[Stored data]
↓

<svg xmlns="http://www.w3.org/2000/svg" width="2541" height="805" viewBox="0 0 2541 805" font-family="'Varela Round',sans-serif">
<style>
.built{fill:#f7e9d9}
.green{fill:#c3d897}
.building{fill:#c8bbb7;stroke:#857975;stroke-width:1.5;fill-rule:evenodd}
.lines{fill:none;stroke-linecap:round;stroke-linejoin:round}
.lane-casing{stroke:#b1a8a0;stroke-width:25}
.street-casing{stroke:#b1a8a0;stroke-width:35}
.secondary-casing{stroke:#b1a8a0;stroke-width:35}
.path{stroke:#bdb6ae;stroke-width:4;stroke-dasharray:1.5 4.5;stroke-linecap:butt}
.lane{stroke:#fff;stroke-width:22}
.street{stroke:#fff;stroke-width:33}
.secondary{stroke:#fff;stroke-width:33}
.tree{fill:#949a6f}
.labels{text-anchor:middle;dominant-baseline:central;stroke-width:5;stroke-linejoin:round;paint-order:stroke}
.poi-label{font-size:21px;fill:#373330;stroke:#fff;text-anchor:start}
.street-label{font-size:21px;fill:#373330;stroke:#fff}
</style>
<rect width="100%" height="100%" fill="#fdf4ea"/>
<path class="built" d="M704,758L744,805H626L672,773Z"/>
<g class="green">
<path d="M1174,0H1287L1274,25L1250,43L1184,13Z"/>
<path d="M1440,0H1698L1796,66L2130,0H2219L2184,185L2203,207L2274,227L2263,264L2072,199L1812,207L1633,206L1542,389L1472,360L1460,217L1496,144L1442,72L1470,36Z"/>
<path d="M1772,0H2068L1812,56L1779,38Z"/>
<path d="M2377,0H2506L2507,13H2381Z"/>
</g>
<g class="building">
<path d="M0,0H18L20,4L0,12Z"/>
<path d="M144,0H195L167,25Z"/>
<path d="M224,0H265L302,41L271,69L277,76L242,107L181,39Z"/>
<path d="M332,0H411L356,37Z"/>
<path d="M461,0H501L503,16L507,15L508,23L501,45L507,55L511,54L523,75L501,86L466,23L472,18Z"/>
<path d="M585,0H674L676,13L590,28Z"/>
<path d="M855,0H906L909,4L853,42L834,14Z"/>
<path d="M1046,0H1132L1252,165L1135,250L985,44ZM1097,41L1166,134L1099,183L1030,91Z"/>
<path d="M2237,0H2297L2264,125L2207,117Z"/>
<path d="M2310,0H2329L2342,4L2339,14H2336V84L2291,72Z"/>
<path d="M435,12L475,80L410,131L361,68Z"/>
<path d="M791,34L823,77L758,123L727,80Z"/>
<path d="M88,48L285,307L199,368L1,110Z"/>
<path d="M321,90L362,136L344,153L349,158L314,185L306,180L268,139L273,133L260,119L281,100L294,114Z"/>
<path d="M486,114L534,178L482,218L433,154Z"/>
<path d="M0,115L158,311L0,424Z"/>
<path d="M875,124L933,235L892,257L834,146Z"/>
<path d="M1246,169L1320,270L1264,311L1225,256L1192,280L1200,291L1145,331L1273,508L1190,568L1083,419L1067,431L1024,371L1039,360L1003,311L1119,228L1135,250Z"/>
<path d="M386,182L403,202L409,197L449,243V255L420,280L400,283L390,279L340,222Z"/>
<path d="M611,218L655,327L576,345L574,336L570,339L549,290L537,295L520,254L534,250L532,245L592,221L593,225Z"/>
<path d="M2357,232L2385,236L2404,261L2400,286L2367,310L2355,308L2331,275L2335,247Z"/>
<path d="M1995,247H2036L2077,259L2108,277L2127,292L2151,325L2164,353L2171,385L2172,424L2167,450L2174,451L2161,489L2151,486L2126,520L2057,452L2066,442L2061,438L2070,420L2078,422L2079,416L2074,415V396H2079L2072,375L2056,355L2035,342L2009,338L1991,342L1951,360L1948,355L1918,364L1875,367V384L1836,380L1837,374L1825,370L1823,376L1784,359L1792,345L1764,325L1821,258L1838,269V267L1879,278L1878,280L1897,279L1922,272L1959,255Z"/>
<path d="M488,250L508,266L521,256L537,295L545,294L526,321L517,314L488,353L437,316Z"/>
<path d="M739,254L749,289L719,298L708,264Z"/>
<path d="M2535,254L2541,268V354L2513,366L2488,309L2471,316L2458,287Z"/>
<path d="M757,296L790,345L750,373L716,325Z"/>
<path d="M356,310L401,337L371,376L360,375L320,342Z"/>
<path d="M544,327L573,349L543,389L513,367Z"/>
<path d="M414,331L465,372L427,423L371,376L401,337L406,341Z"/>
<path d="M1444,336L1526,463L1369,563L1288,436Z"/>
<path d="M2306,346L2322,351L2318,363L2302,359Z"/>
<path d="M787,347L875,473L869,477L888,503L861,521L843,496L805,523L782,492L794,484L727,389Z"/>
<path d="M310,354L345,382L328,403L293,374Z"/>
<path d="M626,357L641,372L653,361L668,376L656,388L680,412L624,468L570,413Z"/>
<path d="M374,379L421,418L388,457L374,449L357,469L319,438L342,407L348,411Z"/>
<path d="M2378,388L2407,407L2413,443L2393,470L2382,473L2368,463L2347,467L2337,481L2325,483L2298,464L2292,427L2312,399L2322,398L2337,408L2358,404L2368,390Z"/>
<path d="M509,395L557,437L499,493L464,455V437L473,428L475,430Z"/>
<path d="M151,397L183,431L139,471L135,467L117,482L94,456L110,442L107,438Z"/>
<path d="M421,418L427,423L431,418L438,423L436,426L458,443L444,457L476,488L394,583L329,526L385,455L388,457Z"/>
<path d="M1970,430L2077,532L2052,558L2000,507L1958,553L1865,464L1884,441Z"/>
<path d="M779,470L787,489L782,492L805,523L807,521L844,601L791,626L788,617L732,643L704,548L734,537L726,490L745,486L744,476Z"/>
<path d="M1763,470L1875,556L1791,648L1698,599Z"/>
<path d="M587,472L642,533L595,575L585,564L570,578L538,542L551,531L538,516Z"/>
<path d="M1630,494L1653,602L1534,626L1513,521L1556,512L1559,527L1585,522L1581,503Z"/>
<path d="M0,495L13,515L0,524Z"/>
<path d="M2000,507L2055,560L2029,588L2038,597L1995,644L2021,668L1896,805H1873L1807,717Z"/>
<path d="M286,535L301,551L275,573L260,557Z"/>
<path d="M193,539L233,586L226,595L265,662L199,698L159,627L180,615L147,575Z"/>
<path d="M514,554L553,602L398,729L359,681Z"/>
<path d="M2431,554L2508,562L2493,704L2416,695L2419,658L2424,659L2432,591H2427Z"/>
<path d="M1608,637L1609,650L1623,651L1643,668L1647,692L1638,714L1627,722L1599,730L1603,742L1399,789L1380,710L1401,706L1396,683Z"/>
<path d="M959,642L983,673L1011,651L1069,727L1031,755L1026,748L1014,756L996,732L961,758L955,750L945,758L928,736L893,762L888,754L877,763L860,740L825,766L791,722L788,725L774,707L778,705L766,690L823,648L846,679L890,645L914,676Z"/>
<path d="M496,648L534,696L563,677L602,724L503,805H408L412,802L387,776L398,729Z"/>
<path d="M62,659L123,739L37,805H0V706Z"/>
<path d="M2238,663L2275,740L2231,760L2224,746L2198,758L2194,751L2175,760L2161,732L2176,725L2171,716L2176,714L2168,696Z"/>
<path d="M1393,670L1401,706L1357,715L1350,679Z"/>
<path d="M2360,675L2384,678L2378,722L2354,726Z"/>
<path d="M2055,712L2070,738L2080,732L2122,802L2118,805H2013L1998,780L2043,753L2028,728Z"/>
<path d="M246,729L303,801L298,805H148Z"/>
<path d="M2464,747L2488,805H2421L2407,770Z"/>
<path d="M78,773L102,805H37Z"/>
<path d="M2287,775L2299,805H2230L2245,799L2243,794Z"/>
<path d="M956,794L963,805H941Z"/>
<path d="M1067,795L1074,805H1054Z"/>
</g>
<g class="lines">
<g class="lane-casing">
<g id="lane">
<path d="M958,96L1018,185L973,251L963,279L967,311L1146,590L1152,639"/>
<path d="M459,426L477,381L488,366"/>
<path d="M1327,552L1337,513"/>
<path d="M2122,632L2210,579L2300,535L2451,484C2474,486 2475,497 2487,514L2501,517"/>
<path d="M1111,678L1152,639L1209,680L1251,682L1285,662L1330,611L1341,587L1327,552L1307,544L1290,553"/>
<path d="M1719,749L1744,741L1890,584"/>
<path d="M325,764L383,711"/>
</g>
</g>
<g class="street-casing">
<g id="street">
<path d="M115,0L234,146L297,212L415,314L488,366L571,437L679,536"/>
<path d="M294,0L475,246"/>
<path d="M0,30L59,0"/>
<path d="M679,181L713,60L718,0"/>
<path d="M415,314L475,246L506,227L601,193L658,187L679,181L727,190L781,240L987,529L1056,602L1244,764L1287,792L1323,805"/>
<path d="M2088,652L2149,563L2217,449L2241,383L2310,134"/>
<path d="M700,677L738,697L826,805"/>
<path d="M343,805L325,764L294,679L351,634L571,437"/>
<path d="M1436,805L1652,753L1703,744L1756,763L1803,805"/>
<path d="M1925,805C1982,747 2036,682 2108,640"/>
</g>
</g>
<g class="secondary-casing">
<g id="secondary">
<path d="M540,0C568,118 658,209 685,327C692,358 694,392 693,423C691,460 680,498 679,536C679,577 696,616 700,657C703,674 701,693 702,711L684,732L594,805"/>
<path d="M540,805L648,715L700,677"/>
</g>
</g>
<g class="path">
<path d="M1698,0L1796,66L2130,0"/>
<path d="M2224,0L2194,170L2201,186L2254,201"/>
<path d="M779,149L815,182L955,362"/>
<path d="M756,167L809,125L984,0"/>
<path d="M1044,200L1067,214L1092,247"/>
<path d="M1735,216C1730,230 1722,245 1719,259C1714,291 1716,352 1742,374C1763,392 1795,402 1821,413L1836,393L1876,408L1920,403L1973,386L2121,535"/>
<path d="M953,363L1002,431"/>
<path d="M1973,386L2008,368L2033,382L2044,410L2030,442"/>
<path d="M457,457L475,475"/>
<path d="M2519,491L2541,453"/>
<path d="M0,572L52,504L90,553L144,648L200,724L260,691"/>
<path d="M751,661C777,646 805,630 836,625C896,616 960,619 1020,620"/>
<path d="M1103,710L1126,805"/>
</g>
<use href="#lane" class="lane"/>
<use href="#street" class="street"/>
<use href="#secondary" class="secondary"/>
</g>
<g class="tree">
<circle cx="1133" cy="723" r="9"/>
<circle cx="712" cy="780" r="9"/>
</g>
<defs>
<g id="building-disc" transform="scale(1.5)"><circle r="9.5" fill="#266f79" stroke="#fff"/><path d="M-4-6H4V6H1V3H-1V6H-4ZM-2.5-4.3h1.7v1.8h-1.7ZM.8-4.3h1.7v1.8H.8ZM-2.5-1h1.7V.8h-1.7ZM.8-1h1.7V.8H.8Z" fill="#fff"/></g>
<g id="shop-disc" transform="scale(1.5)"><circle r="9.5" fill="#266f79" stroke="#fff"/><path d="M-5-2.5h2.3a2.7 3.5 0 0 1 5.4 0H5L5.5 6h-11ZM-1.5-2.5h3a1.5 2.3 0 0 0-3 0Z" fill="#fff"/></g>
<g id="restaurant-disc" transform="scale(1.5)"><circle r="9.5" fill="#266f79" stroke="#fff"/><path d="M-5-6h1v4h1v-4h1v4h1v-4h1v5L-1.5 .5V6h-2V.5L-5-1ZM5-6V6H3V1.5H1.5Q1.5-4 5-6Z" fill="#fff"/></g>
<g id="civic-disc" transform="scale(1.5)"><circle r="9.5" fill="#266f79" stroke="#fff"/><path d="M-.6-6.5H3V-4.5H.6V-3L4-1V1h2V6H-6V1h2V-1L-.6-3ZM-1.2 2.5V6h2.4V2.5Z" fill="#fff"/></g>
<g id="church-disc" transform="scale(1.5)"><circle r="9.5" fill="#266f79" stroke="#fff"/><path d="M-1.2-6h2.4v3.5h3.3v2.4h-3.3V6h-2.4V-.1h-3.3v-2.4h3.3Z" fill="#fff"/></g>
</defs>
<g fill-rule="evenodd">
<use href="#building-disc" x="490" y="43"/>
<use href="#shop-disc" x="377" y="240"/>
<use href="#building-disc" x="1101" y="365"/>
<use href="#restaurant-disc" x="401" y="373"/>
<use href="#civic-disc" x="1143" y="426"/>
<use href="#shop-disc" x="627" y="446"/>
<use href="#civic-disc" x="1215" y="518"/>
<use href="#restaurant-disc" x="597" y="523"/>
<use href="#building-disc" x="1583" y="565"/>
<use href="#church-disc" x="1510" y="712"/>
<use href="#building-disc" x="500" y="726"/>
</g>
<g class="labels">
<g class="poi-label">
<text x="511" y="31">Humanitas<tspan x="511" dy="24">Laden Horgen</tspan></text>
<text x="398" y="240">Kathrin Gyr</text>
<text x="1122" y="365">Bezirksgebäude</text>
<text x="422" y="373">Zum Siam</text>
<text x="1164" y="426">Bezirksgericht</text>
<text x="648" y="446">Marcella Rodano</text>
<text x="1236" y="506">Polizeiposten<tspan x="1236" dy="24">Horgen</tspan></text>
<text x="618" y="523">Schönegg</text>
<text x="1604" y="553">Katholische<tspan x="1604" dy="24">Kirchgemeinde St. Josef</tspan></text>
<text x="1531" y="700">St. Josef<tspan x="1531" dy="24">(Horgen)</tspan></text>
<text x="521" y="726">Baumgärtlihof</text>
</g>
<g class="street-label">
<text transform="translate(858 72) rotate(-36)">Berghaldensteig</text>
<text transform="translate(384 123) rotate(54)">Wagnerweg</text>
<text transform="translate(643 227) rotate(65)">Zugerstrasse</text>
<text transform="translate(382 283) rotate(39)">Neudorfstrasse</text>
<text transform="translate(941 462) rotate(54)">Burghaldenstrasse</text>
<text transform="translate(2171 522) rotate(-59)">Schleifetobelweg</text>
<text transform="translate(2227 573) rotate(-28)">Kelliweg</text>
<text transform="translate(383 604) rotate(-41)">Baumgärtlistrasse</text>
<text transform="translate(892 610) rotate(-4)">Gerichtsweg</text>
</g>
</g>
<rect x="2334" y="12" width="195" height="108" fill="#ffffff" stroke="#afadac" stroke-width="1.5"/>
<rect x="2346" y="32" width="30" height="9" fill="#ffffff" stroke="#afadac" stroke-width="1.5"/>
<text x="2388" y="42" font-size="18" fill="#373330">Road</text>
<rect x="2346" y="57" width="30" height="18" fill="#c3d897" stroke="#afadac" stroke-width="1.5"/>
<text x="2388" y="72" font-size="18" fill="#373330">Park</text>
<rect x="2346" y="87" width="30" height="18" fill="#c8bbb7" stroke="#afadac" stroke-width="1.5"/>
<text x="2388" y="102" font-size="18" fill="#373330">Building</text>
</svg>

↑

*Problem to solve*.
Report all lines above with "linejoin".

*Your solution*.
.lines{fill:none;stroke-linecap:round;stroke-linejoin:round}
.labels{text-anchor:middle;dominant-baseline:central;stroke-width:5;stroke-linejoin:round;paint-order:stroke}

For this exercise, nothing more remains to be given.